I need to convert these lines into this:
<p>Lorem ipsum <a href="#">dolor</a> sit amet</p>
<div>Consectetur adipisicing elit, sed do </div>
<p>eiusmod tempor</p>
<p>incididunt ut labore et dolore magna aliqua</p>
How to convert? Any ideas? Thank you!
This is a little lengthy, so please read carefully. I have annotated the important parts to give a general idea as to the flow of the function.
function paragraphify(parent) {
var i, str, p, workspace = document.createElement('div'), nodes = parent.childNodes;
p = document.createElement('p');
workspace.appendChild(p);
// Filter nodes out of parent and into the workspace.
while(nodes.length > 0) {
// Get the first child node of the parent element.
node = nodes[0];
// Divs and paragraphs need not be processed; skip them.
if(node.nodeName === 'P' || node.nodeName === 'DIV') {
workspace.insertBefore(node, p);
continue;
}
// Drop the node into the paragraph.
p.appendChild(node);
// Skip non-text nodes.
if(node.nodeName !== '#text') { continue; }
// We need to parse the text of the node for newlines.
str = node.nodeValue;
for(i = 0; i < str.length; i += 1) {
if(str[i] === '\n') {
// If text contains a newline ...
if(i < (str.length - 1)) {
// ... and there's enough space to split it, then split it.
parent.insertBefore(document.createTextNode(str.substr(i+1)), nodes[0]);
node.nodeValue = str.substr(0, i+1);
}
// Create a new paragraph for holding elements, and add it to the workspace.
p = document.createElement('p');
workspace.appendChild(p);
// Break here to return to the node-processing loop.
// If the text was split on a newline, then that will be the next node to be processed.
break;
}
}
}
// Pull the nodes back out of the workspace and into the parent element.
nodes = workspace.children;
while(nodes.length > 0) {
node = nodes[0];
// Skip empty paragraphs.
if(node.nodeName === 'P' && node.textContent.replace(/\s/g, '').length === 0) {
workspace.removeChild(node);
}
else {
parent.appendChild(node);
}
}
}
This function will do as you have specified in your example. Paragraphify
iterates through the children nodes of the parent
argument, skipping <div>
and <p>
elements, as those need not be formatted. It creates a paragraph node and moves the parent's nodes in, one at a time, until it encounters a newline character within a text node, at which time it splits the text node appropriately.

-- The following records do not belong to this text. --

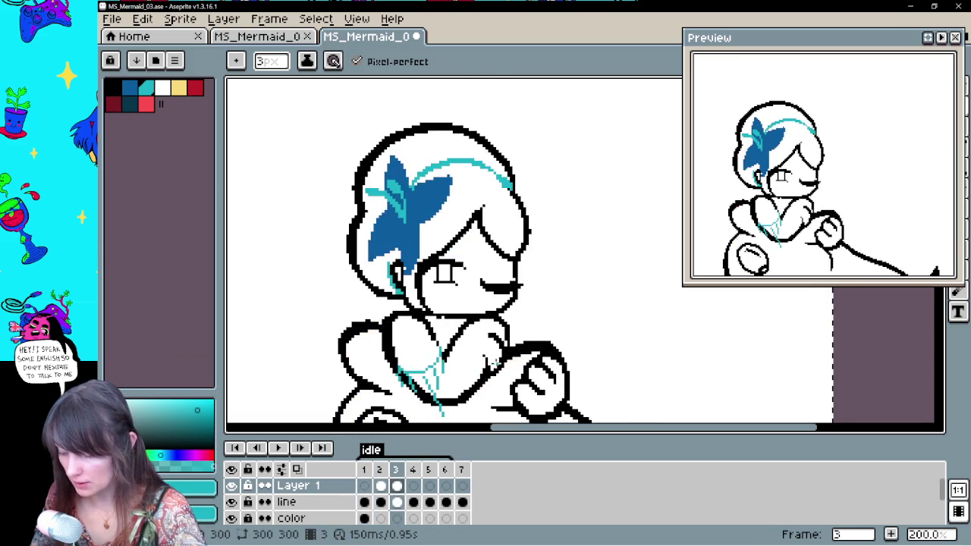
key("period")
key("comma")
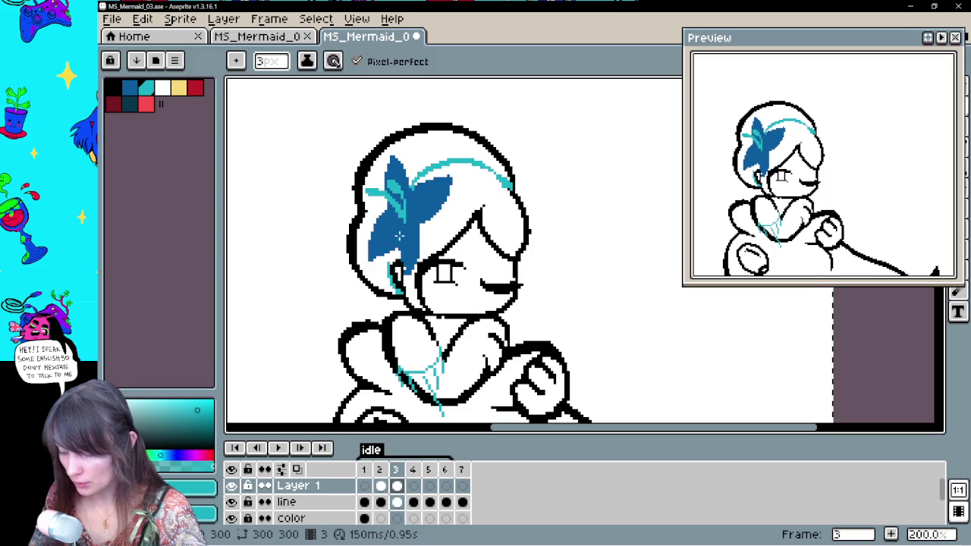
Go to frame 4 and try a blue flower stroke, undoing the misplaced one
left_click(412, 488)
key("Return")
mouse_move(371, 231)
left_mouse_down()
mouse_move(394, 280)
mouse_move(377, 233)
left_mouse_up()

This is processed until the parent element is empty. The workspace elements are then transferred back into parent. This was done to make processing much simpler, as manipulating a collection that you are actively iterating can be messy.
I should warn that this does not descend further than the parent's immediate children, but if you have this need, please let me know. To put that basically, this function would not perform this translation:
<span>Hello
world</span>
... into ...
<p><span>Hello</span></p>
<p><span>world</span></p>
Even then, this should be a good example of the base functionality required for line processing in HTML with basic Javascript.